--- START ---

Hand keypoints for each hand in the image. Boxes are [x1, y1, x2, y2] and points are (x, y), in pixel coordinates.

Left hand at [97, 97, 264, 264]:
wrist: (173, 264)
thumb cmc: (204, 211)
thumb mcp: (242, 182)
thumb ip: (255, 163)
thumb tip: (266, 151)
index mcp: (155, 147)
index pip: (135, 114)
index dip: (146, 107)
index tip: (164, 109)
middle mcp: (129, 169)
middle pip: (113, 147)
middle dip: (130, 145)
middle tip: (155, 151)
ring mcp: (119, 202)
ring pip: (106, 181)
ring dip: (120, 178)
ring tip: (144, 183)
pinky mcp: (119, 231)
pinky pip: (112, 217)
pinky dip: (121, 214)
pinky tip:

--- END ---

* Your goal *
Whatever appears in the data above must be copied word for word.

* Result of the exercise *
Hand keypoints for each hand in the image. Boxes are [x1, y1, x2, y2] and points are (x, y), in pixel coordinates.

Left hand at [97, 97, 264, 264]:
wrist: (173, 264)
thumb cmc: (204, 211)
thumb mcp: (242, 182)
thumb ip: (255, 163)
thumb tip: (266, 151)
index mcp: (155, 147)
index pip: (135, 114)
index dip: (146, 107)
index tip: (164, 109)
middle mcp: (129, 169)
middle pip: (113, 147)
middle dip: (130, 145)
middle tip: (155, 151)
ring mcp: (119, 202)
ring pip: (106, 181)
ring dip: (120, 178)
ring tip: (144, 183)
pinky mcp: (119, 231)
pinky pip: (112, 217)
pinky dip: (121, 214)
pinky tip:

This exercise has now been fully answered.